Believe in the Numbers

In both business and blackjack, Conexxus keynote Jeff Ma shares an extraordinary tale that proves how data trumps luck and gut feelings every time.

April 26, 2017

ANNAPOLIS, Md. – Jeff Ma gained worldwide recognition as a member of the MIT blackjack team in the mid-1990s, which inspired the best-selling book, “Bringing Down the House” and the film, “21.” Since then, he’s founded multiple business ventures, and most recently, tenXer, an analytics tool designed to optimize employee performance, progress and productivity, which was acquired by Twitter.

As keynote of the 2017 Conexxus Annual Conference, taking place this week in Annapolis, Maryland, Ma shared his story with industry technology stakeholders—from celebrity encounters to being banned from casinos—and highlighted anecdotes from his best-selling business book, “The House Advantage: Playing the Odds to Win Big in Business,” which connect his own experiences at the blackjack table to business analytics and the power of data.

“Everything we do at the blackjack table is 100% objective,” he said, noting that his MIT team was essentially collecting “big data” before it was coined as such.
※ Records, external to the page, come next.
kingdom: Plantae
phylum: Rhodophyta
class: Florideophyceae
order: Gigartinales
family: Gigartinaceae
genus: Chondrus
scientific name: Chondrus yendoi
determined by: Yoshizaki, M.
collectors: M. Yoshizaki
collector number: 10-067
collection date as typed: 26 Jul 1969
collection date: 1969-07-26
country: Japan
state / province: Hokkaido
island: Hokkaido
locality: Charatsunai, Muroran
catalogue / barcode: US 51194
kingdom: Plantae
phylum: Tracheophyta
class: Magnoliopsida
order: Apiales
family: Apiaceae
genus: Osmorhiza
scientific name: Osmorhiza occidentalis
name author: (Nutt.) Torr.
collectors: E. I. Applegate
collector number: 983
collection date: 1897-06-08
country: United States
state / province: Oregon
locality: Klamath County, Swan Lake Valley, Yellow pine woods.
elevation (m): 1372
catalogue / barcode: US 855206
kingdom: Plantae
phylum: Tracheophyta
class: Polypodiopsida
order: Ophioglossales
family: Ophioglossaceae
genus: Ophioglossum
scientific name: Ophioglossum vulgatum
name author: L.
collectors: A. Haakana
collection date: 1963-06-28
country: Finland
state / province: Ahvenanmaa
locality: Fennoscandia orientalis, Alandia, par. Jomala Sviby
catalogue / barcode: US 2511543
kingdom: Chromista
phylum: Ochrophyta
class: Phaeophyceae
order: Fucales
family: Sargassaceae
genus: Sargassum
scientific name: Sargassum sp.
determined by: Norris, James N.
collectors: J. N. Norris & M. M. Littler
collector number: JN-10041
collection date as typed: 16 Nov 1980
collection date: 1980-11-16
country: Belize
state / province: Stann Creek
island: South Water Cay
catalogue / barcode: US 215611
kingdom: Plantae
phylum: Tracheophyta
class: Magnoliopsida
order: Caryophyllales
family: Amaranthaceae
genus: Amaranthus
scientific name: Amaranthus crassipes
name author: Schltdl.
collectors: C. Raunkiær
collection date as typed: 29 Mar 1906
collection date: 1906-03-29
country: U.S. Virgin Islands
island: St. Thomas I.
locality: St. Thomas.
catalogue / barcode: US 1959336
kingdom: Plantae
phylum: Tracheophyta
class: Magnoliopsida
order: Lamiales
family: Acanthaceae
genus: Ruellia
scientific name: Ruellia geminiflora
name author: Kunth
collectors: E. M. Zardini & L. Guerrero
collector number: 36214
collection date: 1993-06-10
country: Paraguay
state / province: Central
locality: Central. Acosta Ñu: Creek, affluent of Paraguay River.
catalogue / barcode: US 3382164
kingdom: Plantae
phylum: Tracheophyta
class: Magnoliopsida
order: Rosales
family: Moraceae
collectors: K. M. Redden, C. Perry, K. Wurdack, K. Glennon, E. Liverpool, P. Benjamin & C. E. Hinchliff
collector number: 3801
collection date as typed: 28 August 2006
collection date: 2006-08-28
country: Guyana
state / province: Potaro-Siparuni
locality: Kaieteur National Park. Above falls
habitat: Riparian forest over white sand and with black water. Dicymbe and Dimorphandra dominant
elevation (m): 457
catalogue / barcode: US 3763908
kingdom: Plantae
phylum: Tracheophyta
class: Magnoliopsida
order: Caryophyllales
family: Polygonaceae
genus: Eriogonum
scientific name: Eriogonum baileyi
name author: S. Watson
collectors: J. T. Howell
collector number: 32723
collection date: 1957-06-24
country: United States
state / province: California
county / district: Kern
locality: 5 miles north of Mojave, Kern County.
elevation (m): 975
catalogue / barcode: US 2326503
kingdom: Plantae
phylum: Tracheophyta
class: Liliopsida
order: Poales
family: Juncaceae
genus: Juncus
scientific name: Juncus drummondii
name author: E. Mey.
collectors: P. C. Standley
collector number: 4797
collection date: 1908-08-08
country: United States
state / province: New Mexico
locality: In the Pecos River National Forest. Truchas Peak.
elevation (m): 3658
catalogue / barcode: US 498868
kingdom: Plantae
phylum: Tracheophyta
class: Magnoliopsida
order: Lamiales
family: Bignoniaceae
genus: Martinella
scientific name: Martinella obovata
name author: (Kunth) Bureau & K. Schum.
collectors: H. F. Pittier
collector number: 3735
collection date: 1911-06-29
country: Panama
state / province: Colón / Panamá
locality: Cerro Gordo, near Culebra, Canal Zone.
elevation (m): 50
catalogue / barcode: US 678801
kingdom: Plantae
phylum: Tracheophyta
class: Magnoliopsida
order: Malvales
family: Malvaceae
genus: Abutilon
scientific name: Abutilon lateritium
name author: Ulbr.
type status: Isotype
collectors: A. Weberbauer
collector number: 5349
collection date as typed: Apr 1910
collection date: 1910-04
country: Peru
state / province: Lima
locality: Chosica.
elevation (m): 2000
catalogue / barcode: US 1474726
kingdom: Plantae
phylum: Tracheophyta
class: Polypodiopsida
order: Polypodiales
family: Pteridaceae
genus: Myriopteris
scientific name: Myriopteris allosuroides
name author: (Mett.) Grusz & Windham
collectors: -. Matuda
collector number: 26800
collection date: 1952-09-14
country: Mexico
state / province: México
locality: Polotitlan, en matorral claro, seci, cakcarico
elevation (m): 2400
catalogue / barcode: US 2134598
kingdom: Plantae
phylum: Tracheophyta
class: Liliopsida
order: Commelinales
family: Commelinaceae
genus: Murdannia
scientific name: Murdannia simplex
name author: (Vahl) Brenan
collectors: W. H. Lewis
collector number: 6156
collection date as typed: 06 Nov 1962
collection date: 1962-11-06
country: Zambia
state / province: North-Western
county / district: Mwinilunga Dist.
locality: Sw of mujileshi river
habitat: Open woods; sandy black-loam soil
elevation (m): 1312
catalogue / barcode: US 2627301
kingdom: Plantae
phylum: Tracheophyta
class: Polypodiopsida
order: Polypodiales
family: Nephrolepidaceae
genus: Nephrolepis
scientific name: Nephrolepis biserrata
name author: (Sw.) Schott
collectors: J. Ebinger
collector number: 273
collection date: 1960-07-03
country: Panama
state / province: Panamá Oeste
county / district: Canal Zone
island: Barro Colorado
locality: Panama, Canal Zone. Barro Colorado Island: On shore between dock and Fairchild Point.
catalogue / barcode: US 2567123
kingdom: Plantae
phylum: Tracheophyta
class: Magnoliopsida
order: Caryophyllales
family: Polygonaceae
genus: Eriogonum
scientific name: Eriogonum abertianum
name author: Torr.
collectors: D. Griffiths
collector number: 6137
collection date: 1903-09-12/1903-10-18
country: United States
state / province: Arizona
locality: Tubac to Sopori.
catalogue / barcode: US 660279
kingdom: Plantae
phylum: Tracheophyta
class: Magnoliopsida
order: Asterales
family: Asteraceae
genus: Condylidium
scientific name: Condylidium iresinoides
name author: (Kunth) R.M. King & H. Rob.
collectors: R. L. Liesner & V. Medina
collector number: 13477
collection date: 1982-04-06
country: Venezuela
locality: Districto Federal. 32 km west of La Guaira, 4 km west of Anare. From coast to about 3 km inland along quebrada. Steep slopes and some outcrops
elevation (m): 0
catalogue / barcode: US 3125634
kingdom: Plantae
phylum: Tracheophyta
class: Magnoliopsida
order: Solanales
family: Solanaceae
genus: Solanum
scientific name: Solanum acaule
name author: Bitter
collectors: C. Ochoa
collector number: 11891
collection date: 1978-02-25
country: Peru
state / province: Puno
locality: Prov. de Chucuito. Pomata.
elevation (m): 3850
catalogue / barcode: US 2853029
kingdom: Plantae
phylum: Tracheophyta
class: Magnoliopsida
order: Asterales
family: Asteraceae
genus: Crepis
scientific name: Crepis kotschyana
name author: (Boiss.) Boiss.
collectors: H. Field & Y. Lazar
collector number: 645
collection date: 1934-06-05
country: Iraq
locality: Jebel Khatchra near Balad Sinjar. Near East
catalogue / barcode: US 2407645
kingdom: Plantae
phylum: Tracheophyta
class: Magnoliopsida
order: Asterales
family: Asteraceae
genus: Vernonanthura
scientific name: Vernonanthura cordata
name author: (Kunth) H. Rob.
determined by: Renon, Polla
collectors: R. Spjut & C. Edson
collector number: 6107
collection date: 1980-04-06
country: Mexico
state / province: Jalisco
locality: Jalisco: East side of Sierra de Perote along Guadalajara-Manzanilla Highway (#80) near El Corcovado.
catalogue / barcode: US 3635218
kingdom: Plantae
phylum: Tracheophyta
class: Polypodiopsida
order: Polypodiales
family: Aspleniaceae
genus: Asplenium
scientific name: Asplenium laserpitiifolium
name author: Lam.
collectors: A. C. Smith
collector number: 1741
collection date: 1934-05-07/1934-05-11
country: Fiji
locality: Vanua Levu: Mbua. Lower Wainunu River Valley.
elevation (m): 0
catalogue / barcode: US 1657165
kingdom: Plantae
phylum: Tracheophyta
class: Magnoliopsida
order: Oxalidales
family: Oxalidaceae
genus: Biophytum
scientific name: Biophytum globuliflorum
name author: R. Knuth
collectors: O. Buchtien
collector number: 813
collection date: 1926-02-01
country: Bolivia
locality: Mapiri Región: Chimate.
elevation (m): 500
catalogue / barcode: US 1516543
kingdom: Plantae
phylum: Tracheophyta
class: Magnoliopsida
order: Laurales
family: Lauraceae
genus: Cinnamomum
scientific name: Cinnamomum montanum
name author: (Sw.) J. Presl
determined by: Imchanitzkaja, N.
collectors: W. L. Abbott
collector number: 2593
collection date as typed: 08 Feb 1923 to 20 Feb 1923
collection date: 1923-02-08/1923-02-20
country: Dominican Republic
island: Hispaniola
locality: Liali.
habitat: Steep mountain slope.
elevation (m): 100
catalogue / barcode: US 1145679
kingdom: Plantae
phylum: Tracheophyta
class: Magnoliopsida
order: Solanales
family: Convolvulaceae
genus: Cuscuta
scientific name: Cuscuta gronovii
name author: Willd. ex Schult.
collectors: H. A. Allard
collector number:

And as a card counter, gut feelings and hunches are removed from the equation. “It’s all about math and data.”

The tables also taught him many lessons that are directly applicable to businesses and industries, and learning how to make better decisions through data and analytics. The first lesson, Ma explained, is basic strategy. “For every hand there is a right answer,” he said, noting that millions of simulations done on hands prove this. However, strategy often starts to falter when the fear of losing kicks in.

This fear, Ma explained, is what’s called the “mistake of omission bias,” where inactivity it favored over action. In the sports world, omission bias kicks in when the stakes are high, the game is on the line and the clock is ticking. Understanding this can help you make challenging decisions,” Ma said. He also shared the fallacy of the “gut” feeling. “You have to use data to make a decision.”

The fourth lesson is understanding the right decision versus the right outcome: the concept of trusting the process. The process is actually more important that the outcome, Ma explained, because data and analytics are applied to every step. “The idea that results drive narratives is incorrect. You have to focus on the process and not the short-term results.”

Ma shared an example from the tables on making better decisions, especially when the data is present. First, he said, “You should never split 10s unless you’re counting cards,” and the rest of the table, including the dealer, won’t want you to split your 10s. As a card counter, Ma has the data to support his decision but most folks will choose otherwise to avoid conflict. This, he explained, is called groupthink. “Get out of the idea of doing things because this is how it’s always been done,” he said. And by not splitting the 10s, Ma said he’d be falling for what’s called loss aversion. “I’m more afraid of losing than wanting to win; it’s when we don’t want to give something up when we think we’ve already won.”

Having the data is just one step of the process, noted Ma, adding that there are three pieces to the analytics component. Data, is of course, at the core. Second, is collecting and investing the data. “You may know right away what to do with that data, but you have to build the data house.” Third, is privacy and doing right by your customers. “Make sure the data you have is being used to benefit the customer experience,” he said.

In closing, Ma encouraged attendees to “believe in the numbers,” to favor action over inaction, get over the fear of losing and focus on the process over results. And above all, stick with it—even when things are tough.

Case in point: When Ma split his 10s the first time, he lost $50,000. Then, he did it again and lost another $50,000. Now $100,000 in the hole, Ma stuck with it. He ended that weekend up $70,000.

The 2017 Conexxus Annual Conference, April 23-27, is the only event that focuses on new technologies and technology standards to improve business processes, reduce costs and increase profitability in the convenience and fuel retailing industry. During this week’s event, business and technical Conexxus committees are meeting to discuss critical technology issues that are changing the way companies in the industry do business. From the latest on data security, to advances in payment technologies, attendees are taking part in the process that creates and sets technology standards.